Yamko began taking their trucks to local shows about two years ago and have seen great success. At each event, they try to raise the level of competition by doing more to their trucks. Yamko has a third truck that they take to many of the shows, with a sleeper, driven by Armando Burgua, that is usually hooked to a matching, custom-painted container chassis complete with murals on the sides of the rails. Sarah, at 84 years old, loves going to the shows – especially the one in Las Vegas – and loves to walk around and grab all the free giveaways from the vendors. We are hoping that we can convince Frank to allow some of his trucks to travel to the show in Louisville, KY this March and compete. California trucks are always a huge hit at that show!
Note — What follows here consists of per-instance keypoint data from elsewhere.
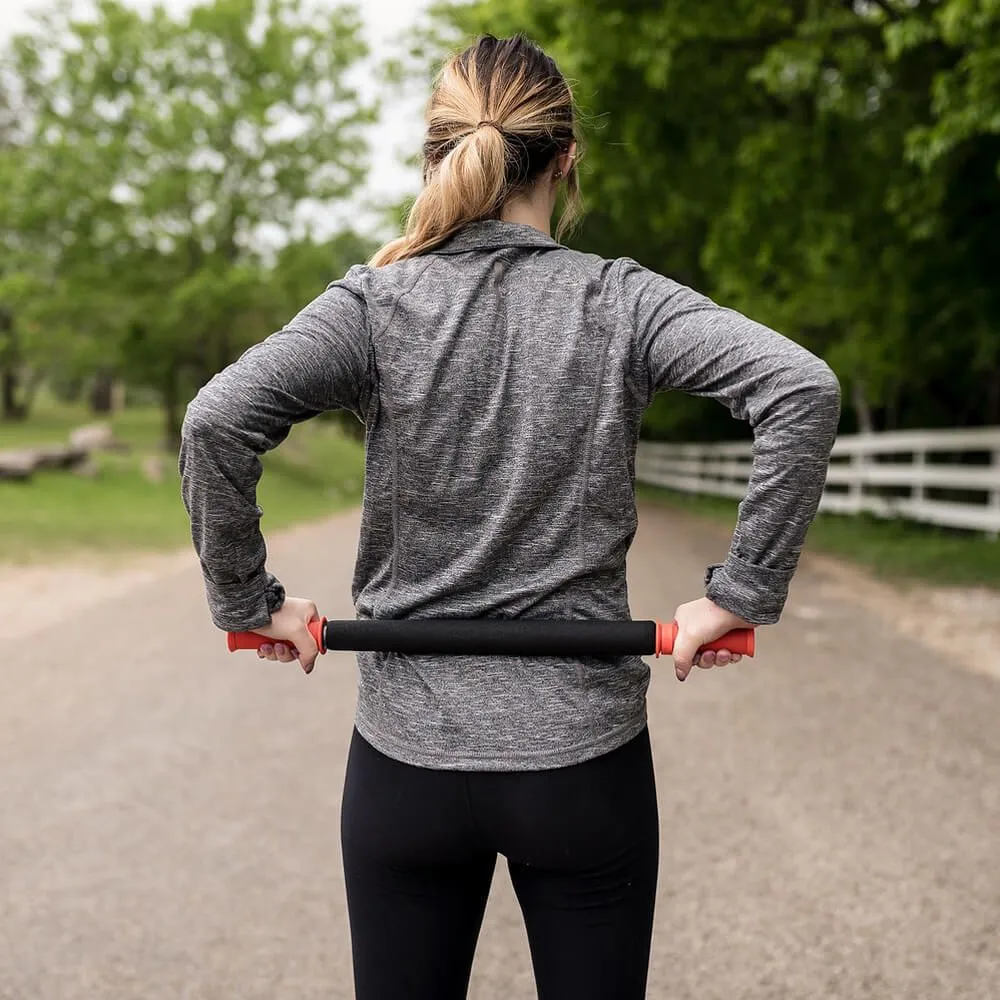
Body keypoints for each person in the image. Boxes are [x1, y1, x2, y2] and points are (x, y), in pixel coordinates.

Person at [179, 32, 841, 1000]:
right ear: (566, 159)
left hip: (405, 768)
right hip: (580, 769)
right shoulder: (619, 300)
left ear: (436, 153)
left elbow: (214, 421)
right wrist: (737, 594)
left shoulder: (374, 305)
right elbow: (801, 387)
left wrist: (245, 600)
We took our pictures of the Yamko trucks down in the port, near a container terminal, where these trucks spend most of their time. While doing a little research about the port for this article, we realized that the Port of Long Beach was about to celebrate its 100th anniversary. The Port of Long Beach, a wild dream scratched out of 800 acres of mud flats at the mouth of the Los Angeles River, was founded on June 24, 1911. In the ten decades since then, the port has expanded to include more than 7,600 acres of wharves, cargo terminals, roadways, rail yards and shipping channels. Today, the Port of Long Beach is the second busiest seaport in the United States, and, when combined with its neighbor, the Port of Los Angeles (the busiest seaport in the United States), it is the fifth largest shipping complex in the world.
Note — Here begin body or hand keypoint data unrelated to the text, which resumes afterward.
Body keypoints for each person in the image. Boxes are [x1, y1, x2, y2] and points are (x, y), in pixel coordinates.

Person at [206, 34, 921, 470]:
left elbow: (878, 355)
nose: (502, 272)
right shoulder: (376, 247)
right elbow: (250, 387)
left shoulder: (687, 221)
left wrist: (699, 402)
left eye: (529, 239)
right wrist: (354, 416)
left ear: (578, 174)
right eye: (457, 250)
The Port of Long Beach provides shipping terminals for nearly one-third of the waterborne freight moving through the West Coast, and handles more than $160 billion worth of goods annually. The port is also a huge economic engine, supporting 30,000 jobs in Long Beach, 316,000 jobs throughout Southern California and 1.4 million jobs across the country. Recent reports are indicating that container shipments that passed through the Port of Long Beach in 2010 rose by 24%, the largest gain since 1971, and the overall container volume increased by 1.2 million units. Maybe this lousy economy is finally starting to show signs of improvement!
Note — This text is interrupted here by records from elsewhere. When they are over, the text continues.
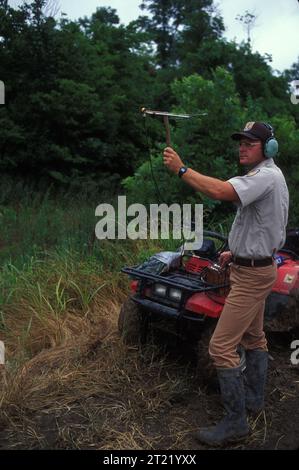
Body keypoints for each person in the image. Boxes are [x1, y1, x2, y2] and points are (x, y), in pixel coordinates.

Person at [163, 121, 289, 446]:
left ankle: (236, 423)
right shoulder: (263, 179)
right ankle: (254, 401)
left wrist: (181, 169)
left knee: (220, 347)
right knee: (254, 337)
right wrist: (237, 250)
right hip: (253, 267)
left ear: (268, 147)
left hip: (251, 277)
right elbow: (260, 224)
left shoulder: (264, 177)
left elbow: (219, 191)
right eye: (241, 142)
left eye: (250, 142)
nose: (242, 147)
Port haulers are forced to deal with many challenges that most “normal” truckers do not have to face, and many have not been able to survive the suffocating regulations imposed on them – especially the smaller companies. Frank has no plans to make the company any larger, and he, like most port haulers, are just waiting to see what the future holds for their industry. But in the meantime, Yamko Truck Lines continues to press on, helping to build a better reputation for all of the port haulers out there who are “hauling for the world” like themselves.